| Task to complete |
Copy the listing below line for line, keeping every word, number, and punctuation mark unchanged.

| Information supplied |
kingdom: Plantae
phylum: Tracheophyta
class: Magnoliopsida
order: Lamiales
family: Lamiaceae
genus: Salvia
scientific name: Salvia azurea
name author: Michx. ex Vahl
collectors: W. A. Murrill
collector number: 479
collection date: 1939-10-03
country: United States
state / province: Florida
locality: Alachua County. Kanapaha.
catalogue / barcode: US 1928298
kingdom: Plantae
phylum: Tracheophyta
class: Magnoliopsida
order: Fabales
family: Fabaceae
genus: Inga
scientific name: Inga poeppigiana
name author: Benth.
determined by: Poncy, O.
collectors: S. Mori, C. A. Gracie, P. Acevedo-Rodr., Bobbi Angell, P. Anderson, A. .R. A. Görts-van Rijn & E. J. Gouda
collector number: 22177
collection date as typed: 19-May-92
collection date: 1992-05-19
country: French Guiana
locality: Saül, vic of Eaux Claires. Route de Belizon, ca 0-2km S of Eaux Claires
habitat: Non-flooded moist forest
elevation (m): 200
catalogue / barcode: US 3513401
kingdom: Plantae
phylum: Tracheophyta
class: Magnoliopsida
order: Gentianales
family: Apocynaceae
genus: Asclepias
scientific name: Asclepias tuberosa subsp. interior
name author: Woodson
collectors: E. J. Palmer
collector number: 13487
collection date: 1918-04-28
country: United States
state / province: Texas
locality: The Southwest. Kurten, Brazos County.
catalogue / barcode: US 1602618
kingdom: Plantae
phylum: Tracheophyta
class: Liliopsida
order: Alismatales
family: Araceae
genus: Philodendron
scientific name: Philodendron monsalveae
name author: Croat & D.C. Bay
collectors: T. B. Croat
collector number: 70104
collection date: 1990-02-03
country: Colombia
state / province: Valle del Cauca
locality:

| Response |
kingdom: Plantae
phylum: Tracheophyta
class: Magnoliopsida
order: Lamiales
family: Lamiaceae
genus: Salvia
scientific name: Salvia azurea
name author: Michx. ex Vahl
collectors: W. A. Murrill
collector number: 479
collection date: 1939-10-03
country: United States
state / province: Florida
locality: Alachua County. Kanapaha.
catalogue / barcode: US 1928298
kingdom: Plantae
phylum: Tracheophyta
class: Magnoliopsida
order: Fabales
family: Fabaceae
genus: Inga
scientific name: Inga poeppigiana
name author: Benth.
determined by: Poncy, O.
collectors: S. Mori, C. A. Gracie, P. Acevedo-Rodr., Bobbi Angell, P. Anderson, A. .R. A. Görts-van Rijn & E. J. Gouda
collector number: 22177
collection date as typed: 19-May-92
collection date: 1992-05-19
country: French Guiana
locality: Saül, vic of Eaux Claires. Route de Belizon, ca 0-2km S of Eaux Claires
habitat: Non-flooded moist forest
elevation (m): 200
catalogue / barcode: US 3513401
kingdom: Plantae
phylum: Tracheophyta
class: Magnoliopsida
order: Gentianales
family: Apocynaceae
genus: Asclepias
scientific name: Asclepias tuberosa subsp. interior
name author: Woodson
collectors: E. J. Palmer
collector number: 13487
collection date: 1918-04-28
country: United States
state / province: Texas
locality: The Southwest. Kurten, Brazos County.
catalogue / barcode: US 1602618
kingdom: Plantae
phylum: Tracheophyta
class: Liliopsida
order: Alismatales
family: Araceae
genus: Philodendron
scientific name: Philodendron monsalveae
name author: Croat & D.C. Bay
collectors: T. B. Croat
collector number: 70104
collection date: 1990-02-03
country: Colombia
state / province: Valle del Cauca
locality:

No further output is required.